What you have to do
Rewrite the stretch of lines from "- Page: Promo Codes" through "- Subscribers: 1", changing "Best current offer" to "Top current offer" and leaving everything else the same. Give back only those lines.

(Beginning of Data supplied)

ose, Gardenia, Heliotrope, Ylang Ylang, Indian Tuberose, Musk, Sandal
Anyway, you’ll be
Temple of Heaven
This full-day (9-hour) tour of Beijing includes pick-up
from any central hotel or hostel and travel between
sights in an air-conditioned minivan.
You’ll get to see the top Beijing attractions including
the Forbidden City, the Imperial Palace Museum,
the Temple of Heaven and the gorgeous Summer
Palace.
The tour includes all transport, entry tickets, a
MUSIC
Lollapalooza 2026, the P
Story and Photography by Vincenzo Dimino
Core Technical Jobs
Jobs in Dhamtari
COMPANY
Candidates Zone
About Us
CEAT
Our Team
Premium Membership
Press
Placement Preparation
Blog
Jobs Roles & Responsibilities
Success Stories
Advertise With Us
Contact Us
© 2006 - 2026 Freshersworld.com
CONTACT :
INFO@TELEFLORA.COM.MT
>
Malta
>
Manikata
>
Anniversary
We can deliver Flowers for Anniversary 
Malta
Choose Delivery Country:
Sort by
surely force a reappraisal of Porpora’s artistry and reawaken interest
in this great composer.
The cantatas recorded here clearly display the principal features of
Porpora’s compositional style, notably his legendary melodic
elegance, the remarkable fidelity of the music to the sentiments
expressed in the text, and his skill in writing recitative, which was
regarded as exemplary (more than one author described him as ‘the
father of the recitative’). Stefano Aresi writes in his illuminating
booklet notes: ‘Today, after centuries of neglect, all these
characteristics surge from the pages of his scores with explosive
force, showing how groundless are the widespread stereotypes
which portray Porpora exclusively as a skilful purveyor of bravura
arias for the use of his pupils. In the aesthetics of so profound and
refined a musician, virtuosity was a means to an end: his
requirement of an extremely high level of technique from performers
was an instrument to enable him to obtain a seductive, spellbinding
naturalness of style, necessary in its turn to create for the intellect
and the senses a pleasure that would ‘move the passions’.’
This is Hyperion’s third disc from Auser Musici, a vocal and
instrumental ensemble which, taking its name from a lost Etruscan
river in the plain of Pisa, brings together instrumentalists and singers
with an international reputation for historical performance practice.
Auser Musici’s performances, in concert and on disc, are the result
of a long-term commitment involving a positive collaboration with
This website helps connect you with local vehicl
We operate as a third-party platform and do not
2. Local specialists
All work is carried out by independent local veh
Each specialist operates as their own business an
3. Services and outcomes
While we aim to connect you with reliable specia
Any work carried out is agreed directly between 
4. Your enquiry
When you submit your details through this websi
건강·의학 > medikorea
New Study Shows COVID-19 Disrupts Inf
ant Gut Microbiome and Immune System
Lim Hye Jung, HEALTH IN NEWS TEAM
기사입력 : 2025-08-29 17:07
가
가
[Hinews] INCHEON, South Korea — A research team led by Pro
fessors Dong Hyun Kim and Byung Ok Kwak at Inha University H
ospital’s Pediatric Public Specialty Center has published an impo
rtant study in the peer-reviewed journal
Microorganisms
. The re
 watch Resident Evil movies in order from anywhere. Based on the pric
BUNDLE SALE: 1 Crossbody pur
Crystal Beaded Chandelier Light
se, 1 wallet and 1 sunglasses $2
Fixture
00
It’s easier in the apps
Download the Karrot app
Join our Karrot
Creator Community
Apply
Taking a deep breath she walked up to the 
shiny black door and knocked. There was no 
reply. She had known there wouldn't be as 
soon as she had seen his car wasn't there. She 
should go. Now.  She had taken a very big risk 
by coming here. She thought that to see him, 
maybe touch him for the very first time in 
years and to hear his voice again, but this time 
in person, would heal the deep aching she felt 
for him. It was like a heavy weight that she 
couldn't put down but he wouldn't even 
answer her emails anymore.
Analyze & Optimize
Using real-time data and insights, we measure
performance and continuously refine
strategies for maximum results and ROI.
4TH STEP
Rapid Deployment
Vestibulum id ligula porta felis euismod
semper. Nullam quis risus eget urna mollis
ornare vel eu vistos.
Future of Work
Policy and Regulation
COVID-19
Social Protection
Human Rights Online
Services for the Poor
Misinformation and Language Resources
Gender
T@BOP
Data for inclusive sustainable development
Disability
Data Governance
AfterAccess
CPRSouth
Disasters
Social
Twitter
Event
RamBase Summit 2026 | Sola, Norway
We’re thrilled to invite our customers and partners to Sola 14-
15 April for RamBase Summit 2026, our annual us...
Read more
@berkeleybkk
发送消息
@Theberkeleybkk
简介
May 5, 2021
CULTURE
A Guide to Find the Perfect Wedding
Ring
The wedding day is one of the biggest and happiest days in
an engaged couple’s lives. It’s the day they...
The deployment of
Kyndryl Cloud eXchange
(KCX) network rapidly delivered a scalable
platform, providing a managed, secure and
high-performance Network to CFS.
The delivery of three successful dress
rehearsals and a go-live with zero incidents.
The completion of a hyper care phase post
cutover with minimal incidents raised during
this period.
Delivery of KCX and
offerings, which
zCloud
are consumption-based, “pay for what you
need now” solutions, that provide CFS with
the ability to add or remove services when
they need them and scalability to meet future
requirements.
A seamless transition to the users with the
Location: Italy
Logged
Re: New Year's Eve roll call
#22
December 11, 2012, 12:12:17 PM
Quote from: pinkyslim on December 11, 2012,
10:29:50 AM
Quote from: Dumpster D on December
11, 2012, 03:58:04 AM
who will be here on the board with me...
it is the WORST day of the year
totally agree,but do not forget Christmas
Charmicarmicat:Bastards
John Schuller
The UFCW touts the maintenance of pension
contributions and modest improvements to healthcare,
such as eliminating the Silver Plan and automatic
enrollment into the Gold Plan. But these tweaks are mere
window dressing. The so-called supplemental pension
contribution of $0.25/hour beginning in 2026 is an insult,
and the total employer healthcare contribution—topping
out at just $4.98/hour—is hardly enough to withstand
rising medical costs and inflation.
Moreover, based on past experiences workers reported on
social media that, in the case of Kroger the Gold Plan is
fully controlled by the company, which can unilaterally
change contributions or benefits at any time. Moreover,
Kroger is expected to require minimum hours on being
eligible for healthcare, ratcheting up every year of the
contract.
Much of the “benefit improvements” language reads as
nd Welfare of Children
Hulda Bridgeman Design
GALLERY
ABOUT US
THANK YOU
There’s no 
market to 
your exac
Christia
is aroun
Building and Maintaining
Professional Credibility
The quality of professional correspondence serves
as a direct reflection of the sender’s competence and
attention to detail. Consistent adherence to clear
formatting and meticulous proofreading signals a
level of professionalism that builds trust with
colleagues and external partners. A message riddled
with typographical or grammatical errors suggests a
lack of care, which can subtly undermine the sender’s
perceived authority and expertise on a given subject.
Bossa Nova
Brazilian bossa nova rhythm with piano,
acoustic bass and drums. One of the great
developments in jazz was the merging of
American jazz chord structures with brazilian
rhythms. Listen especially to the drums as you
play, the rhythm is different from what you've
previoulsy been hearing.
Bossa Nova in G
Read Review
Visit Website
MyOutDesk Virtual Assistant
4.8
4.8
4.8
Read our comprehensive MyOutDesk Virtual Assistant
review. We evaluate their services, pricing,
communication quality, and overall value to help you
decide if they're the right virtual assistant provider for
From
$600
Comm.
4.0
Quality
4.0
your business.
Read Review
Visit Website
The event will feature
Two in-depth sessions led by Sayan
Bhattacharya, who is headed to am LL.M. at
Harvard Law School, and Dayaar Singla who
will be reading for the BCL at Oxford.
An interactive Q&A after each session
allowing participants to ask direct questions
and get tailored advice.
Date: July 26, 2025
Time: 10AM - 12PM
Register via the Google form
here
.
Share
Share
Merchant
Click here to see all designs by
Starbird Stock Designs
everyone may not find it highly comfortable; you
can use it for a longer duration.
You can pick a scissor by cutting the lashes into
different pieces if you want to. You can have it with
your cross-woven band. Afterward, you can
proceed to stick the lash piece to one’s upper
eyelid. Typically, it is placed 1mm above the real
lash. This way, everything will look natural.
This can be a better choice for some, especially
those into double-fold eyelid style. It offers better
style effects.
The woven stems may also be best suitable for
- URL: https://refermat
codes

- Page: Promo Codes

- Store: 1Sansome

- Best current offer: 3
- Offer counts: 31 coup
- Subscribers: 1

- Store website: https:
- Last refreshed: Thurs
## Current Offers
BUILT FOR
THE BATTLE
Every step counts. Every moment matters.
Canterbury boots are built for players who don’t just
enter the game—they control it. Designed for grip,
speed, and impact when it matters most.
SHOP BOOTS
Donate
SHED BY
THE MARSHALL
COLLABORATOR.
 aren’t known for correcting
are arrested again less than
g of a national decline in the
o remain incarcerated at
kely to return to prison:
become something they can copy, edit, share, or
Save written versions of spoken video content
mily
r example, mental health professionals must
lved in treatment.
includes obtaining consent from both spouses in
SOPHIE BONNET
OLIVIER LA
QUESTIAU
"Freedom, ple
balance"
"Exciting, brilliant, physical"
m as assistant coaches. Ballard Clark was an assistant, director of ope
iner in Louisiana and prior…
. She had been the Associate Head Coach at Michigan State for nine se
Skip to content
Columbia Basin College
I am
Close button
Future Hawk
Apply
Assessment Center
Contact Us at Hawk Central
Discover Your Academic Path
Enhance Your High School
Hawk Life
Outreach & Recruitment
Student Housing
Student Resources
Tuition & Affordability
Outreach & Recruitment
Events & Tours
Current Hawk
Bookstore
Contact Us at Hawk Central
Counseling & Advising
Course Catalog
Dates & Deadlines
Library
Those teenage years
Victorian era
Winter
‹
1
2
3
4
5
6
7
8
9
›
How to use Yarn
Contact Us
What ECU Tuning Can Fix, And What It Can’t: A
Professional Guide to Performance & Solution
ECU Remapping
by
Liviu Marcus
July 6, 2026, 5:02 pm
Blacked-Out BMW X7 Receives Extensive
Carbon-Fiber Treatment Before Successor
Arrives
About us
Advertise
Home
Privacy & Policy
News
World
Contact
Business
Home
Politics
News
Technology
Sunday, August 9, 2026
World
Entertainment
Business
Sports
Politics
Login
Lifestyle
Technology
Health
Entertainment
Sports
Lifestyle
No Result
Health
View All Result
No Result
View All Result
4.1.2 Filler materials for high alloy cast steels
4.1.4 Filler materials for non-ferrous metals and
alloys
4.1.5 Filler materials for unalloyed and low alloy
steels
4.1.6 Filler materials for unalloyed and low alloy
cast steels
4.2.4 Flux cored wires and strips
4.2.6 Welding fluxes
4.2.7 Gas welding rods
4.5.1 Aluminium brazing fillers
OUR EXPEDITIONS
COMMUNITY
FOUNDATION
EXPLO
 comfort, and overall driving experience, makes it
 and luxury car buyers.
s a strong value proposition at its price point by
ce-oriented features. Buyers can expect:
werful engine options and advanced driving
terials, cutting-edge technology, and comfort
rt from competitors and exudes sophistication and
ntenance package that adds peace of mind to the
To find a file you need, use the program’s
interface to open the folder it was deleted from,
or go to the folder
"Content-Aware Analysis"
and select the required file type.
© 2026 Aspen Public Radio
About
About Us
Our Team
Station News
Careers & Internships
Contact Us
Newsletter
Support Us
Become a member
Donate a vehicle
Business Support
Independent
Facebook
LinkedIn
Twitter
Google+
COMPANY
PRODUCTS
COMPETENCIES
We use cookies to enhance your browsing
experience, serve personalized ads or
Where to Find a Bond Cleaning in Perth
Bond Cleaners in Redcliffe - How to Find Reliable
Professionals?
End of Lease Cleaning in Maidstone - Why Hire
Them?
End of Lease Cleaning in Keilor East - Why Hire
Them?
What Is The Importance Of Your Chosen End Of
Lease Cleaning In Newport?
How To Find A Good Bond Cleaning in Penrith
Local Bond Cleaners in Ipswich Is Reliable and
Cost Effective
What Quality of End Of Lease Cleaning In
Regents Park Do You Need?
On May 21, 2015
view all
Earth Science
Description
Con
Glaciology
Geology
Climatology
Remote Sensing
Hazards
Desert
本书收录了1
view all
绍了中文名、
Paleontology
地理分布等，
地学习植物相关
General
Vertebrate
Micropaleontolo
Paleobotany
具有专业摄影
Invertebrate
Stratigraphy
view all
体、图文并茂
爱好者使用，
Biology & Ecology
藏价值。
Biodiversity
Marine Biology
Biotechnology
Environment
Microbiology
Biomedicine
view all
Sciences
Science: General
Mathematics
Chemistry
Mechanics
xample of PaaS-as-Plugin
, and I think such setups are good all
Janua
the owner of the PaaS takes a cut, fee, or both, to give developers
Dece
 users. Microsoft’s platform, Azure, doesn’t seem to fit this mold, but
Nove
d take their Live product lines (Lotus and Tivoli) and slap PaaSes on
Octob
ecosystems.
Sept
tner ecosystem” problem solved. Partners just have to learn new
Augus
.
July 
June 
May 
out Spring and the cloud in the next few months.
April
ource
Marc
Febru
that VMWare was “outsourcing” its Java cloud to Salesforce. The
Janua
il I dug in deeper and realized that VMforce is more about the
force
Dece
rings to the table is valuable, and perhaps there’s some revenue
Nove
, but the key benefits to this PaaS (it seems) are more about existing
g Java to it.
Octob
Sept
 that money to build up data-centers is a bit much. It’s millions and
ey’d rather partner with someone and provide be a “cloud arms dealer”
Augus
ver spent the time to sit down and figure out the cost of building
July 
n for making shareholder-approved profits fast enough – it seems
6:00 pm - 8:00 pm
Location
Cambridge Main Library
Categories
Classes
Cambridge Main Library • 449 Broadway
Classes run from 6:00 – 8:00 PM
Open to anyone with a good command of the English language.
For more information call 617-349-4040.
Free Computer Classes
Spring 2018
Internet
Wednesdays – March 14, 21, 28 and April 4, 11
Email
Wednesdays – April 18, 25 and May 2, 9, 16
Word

(End of Data supplied)

Exercise result
- Page: Promo Codes

- Store: 1Sansome

- Top current offer: 3
- Offer counts: 31 coup
- Subscribers: 1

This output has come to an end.